Excessive Daytime Sleepiness. First, try to improve nighttime sleep with the strategies above. If sleepiness persists, brief naps can be very helpful. If these measures are not enough, medicines such as methylphenidate (Ritalin), modafinil (Provigil), or armodafinil (Nuvigil) are often used.

Behavioral Symptoms.

Anxiety and Depression. These symptoms are both common in Parkinson disease. This is partly because levels of brain chemicals involved in mood, such as serotonin and norepinephrine, are decreased in PD along with dopamine. Counseling and talk therapy can be helpful and are worth considering before prescription medicines. Benzodiazepines, such as clonazepam, can be helpful for anxiety. There are many medicines that can be helpful with depression as well as anxiety: fluoxetine (Prozac), sertraline (Zoloft), citalopram (Celexa), escitalopram (Lexapro), paroxetine (Paxil), buproprion (Wellbutrin), venlafaxine (Effexor), desvenlafaxine (Pristiq), mirtazapine (Remeron), vilazodone (Viibryd), and  trazodone.

Dementia. Memory loss and changes in thinking can occur in PWP. Cholinesterase inhibitors can improve thinking and memory in some PWP; these include donepezil (Aricept), rivastigmine (Exelon, Exelon patch), and galantamine (Razadyne). Occasionally PWP with dementia can become agitated or have hallucinations. Quetiapine (Seroquel) and clozapine (Clozaril) can be helpful for these symptoms.
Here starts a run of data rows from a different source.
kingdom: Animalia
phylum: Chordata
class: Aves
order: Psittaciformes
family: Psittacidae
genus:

Other antipsychotic medications, such as haloperidol (Haldol), risperidone (Risperdal), aripiprazole (Abilify), olanzapine (Zyprexa), and ziprasidone (Geodon) should be avoided as they can make the motor symptoms of PD worse. 

 

In the next issue, autonomic nonmotor symptoms such as orthostatic hypotension, overactive bladder, erectile dysfunction, and gastrointestinal symptoms will be discussed.  Again, although not everyone will experience these symptoms, it is important to be aware of them so that treatment options can be considered and discussed.